Using the 3D inspection software (Geomagic Control X, 3Dsystems, Cary, NC, USA), STL file changes of the interim crowns before and after wear were imported (Fig. 3). The interim crowns’ volume and height were observed. The interim crown before wear was designated as a reference, and the best-fit alignment of those after wear was made based on the interim crown’s outer surface area, excluding the occlusal surface area before wear (Fig. 3). To verify the coincidence of the outer surface area in which interim crowns overlapped before and after wear, it was evaluated in 3D inspection software (Geomagic Control X, 3Dsystems, Cary, NC, USA), and it was found that the two models’ overlapping areas had very high coincidence (3.60 ± 0.80 µm). Through the volume comparison before and after wear, the volume loss was calculated. In addition, the data pointers’ interval before and after wear was calculated through the root mean square (RMS) value (Fig. 3), and the formula is as follows.

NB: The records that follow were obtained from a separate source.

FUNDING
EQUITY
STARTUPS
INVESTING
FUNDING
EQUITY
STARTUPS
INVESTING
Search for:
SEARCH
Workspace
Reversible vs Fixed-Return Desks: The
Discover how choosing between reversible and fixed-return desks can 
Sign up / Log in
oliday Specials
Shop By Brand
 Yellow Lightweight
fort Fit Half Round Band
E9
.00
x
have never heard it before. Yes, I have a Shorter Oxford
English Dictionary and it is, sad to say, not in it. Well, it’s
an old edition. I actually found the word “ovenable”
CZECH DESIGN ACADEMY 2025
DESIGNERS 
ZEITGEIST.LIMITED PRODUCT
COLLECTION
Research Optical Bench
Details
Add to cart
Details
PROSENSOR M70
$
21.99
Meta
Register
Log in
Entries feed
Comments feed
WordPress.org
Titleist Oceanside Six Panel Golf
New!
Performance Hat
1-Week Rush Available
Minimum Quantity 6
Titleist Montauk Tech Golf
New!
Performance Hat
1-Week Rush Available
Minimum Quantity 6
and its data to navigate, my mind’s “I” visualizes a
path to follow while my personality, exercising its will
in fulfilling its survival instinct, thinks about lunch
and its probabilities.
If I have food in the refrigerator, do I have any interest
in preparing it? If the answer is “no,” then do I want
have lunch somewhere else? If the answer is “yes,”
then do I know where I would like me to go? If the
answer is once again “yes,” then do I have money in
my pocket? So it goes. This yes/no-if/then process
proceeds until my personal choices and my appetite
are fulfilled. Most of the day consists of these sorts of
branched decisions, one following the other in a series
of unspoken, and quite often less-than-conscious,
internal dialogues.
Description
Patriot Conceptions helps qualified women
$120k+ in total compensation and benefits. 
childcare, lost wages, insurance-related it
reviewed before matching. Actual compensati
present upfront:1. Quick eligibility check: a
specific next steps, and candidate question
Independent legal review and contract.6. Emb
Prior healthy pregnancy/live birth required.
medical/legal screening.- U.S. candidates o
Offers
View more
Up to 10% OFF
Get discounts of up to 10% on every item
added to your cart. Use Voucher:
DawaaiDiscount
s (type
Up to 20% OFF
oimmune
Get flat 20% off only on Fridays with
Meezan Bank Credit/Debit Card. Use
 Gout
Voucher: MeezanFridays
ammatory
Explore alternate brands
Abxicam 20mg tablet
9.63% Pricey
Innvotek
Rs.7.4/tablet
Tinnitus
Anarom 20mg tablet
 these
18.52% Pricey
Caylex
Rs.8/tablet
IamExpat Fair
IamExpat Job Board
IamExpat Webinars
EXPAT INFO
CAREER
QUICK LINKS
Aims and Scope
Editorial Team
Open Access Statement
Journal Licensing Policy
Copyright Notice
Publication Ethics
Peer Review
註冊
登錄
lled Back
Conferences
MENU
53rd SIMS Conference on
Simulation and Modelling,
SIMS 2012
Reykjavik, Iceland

$$RMS=\frac{1}{\sqrt{n}}\bullet \sqrt{{\sum }_{i=1}^{n}{\left({X}_{1,i}-{X}_{2,i}\right)}^{2}}$$
,
\({X}_{1,i}\) means the interim crown’s point cloud before wear, \({X}_{2,i}\); the point cloud after wear, which means the three-dimensional position of the ith measurement point. n means the number of all point clouds evaluated.
The RMS value shows how different the deviation between two different data sets is from 0. Thus, a low RMS value shows a high degree of three-dimensional agreement of the overlapped data. In addition, a 3D comparison was shown with a color difference map, and the range of − 100 µm and the tolerance range of − 10 µm were designated (green).
Statistical analysis used in this study was conducted, using SPSS Statistics (IBM Co., Armonk, NY, USA). First of all, through the Shapiro-Wilk test, the normal data distribution was investigated. In addition, since normal distribution is formed, each group’s wear volume was compared with a one-way ANOVA test, and as ex-post analysis, using the Tukey HSD test (α = 0.05).